#### Records provided:
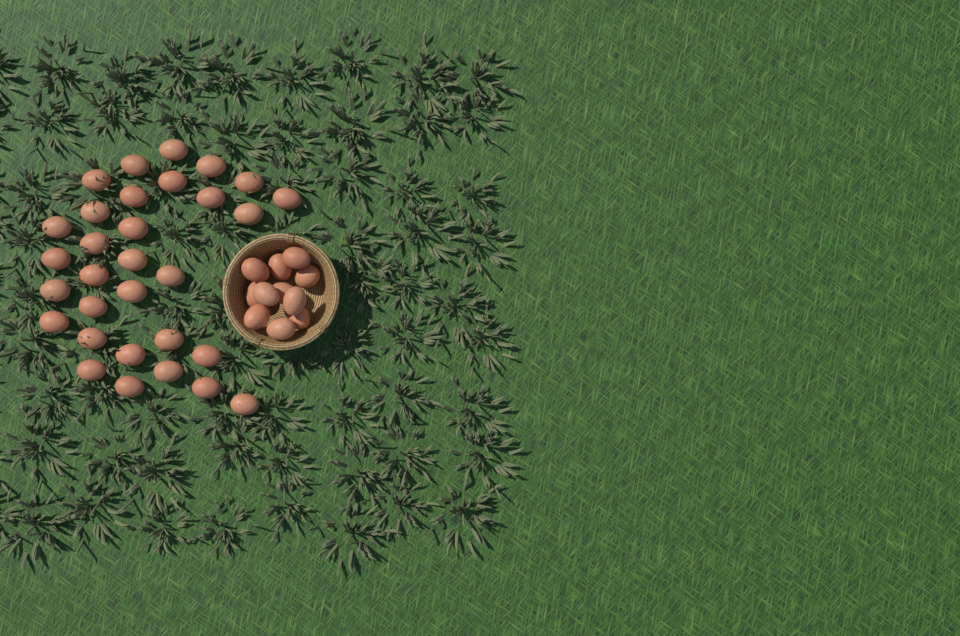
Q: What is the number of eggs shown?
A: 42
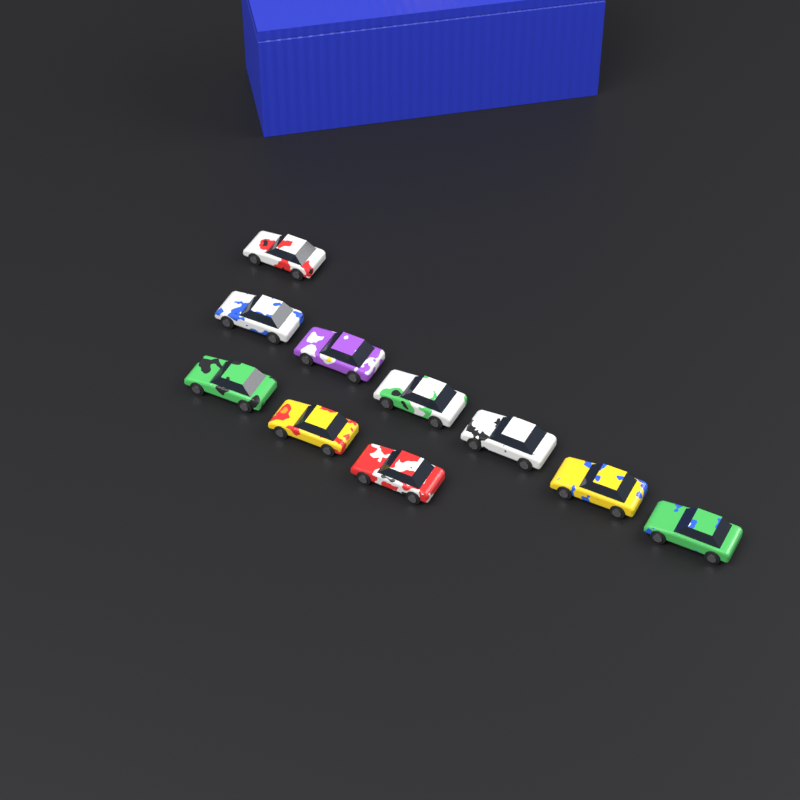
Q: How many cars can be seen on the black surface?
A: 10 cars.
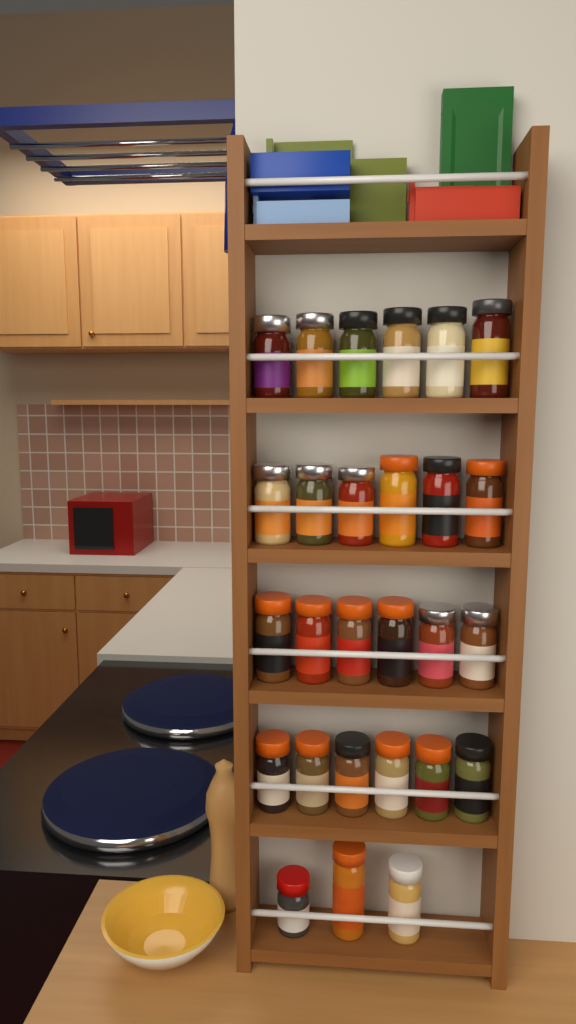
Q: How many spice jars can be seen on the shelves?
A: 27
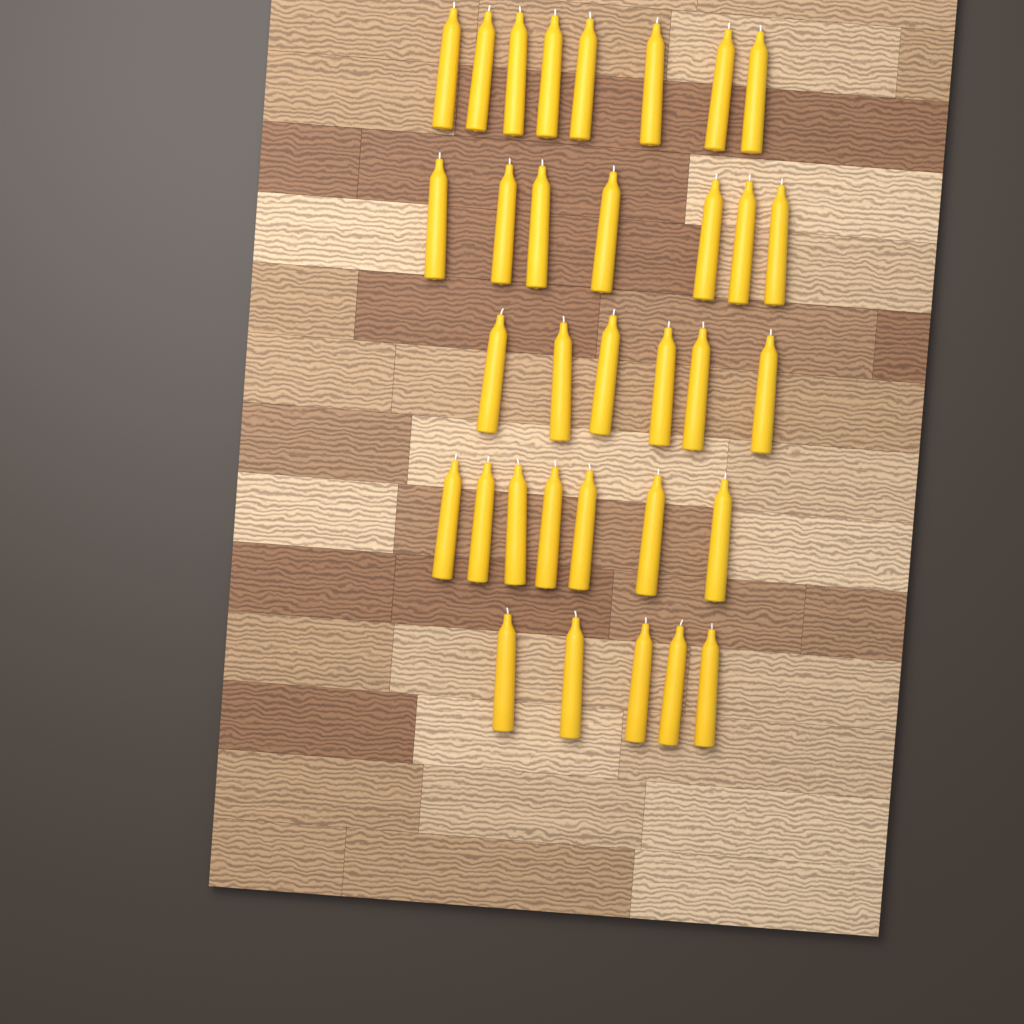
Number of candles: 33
...
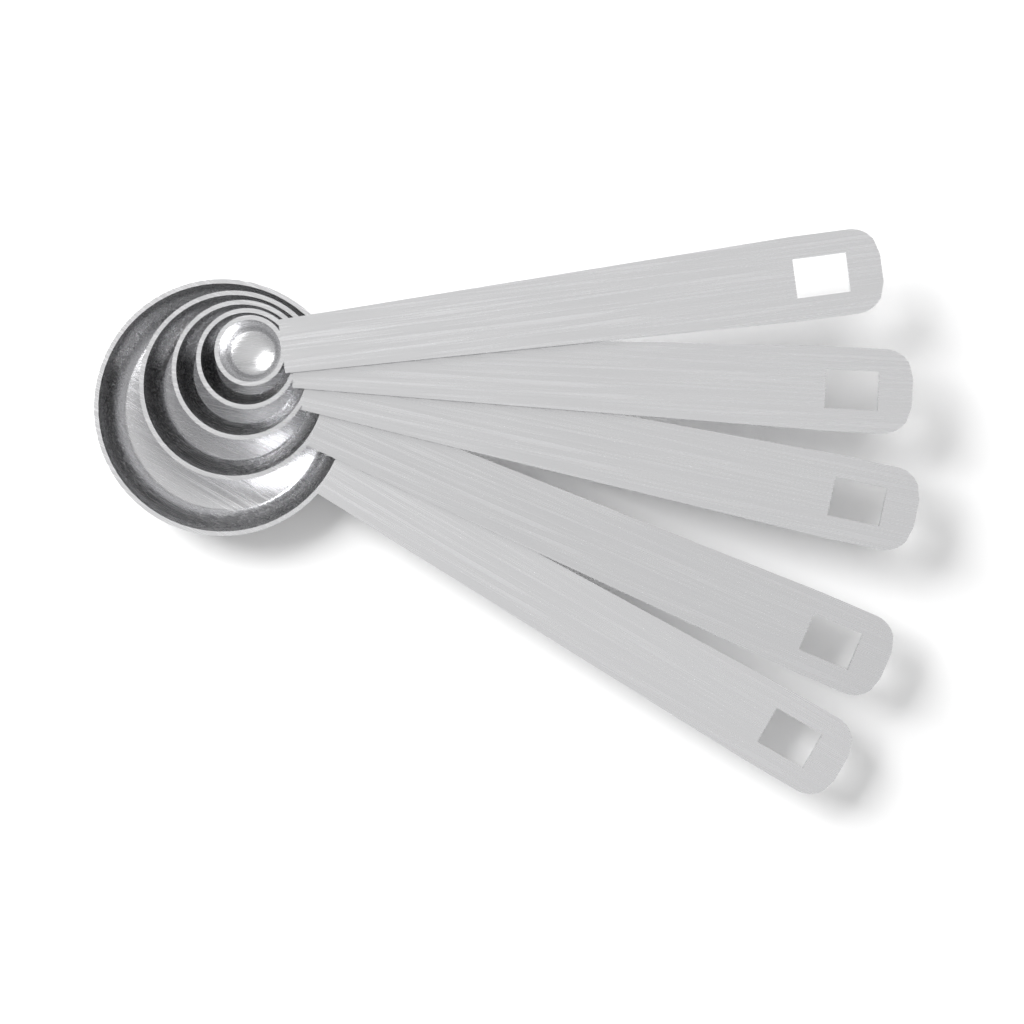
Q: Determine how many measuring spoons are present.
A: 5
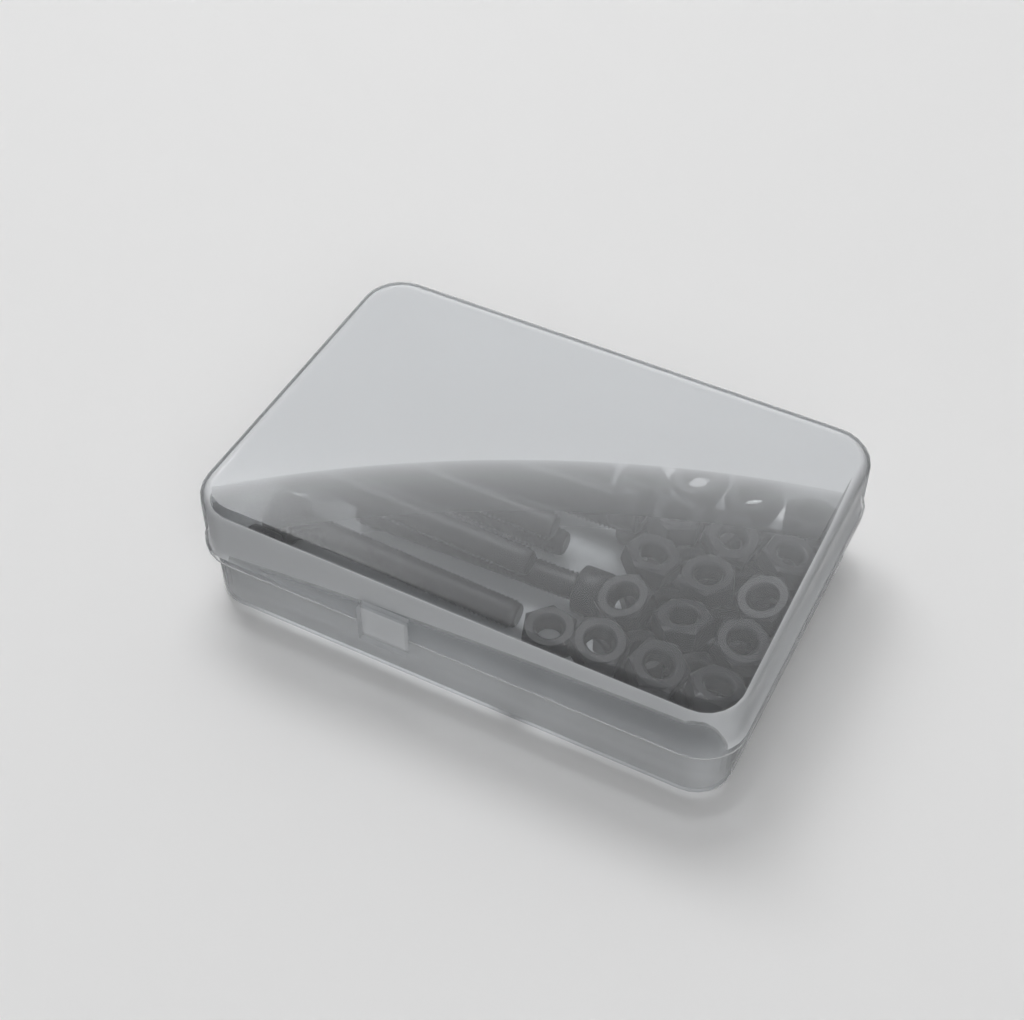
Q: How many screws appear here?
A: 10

#### What the exercise asks:
Return each line from the items above that contains the word "many".

#### Written response:
Q: How many cars can be seen on the black surface?
Q: How many spice jars can be seen on the shelves?
Q: Determine how many measuring spoons are present.
Q: How many screws appear here?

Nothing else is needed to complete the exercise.